In Florida, a major battle is occurring between a 17-year-old seafood restaurant called Flash Beach Grille and county officials. The seafood diner, which is also a catering business, is owned by a couple that claims their dream restaurant has recently become a nightmare because of a real estate dispute. They said they are facing daily fines of $1,000 for reportedly violating a land easement; however, this easement was never recorded by the county, the couple said.

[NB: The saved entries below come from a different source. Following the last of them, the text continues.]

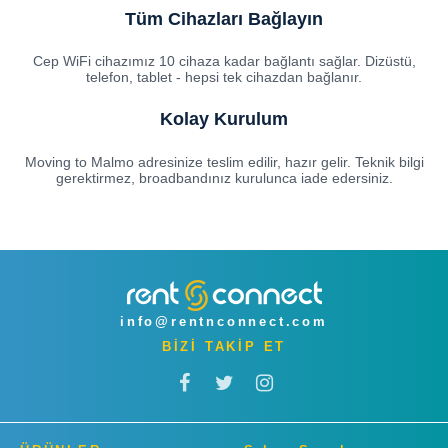
Tüm Cihazları Bağlayın
Cep WiFi cihazımız 10 cihaza kadar bağlantı sağlar. Dizüstü,
telefon, tablet - hepsi tek cihazdan bağlanır.
Kolay Kurulum
Moving to Malmo adresinize teslim edilir, hazır gelir. Teknik bilgi
gerektirmez, broadbandınız kurulunca iade edersiniz.
info@rentnconnect.com
BİZİ TAKİP ET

The dispute revolves around a relatively small area located behind the eatery; the land is about 40 feet by 70 feet in size. However, the fight is far from being a small one. The outcome of this dispute may put an end to the couple's business, might affect areas that are environmentally protected and possibly even impact property values.
The couple moved to their present location back in 2011. However, they were later told that a particular conservation easement had been placed on the property in 1990. This was never recorded, and nobody told the couple about it, they claimed. They were told that they had to remove several units from the property to comply with the law, including a refrigeration unit, trailers and a Dumpster.
The couple said they would eventually have to shut the business down if they keep getting charged fines in connection with the alleged land easement violation. When this type of real estate dispute happens, both sides can try to resolve the issue through the mediation process; otherwise, litigation may be necessary. An applied knowledge of real estate law may help both parties to pursue their best interests in Florida.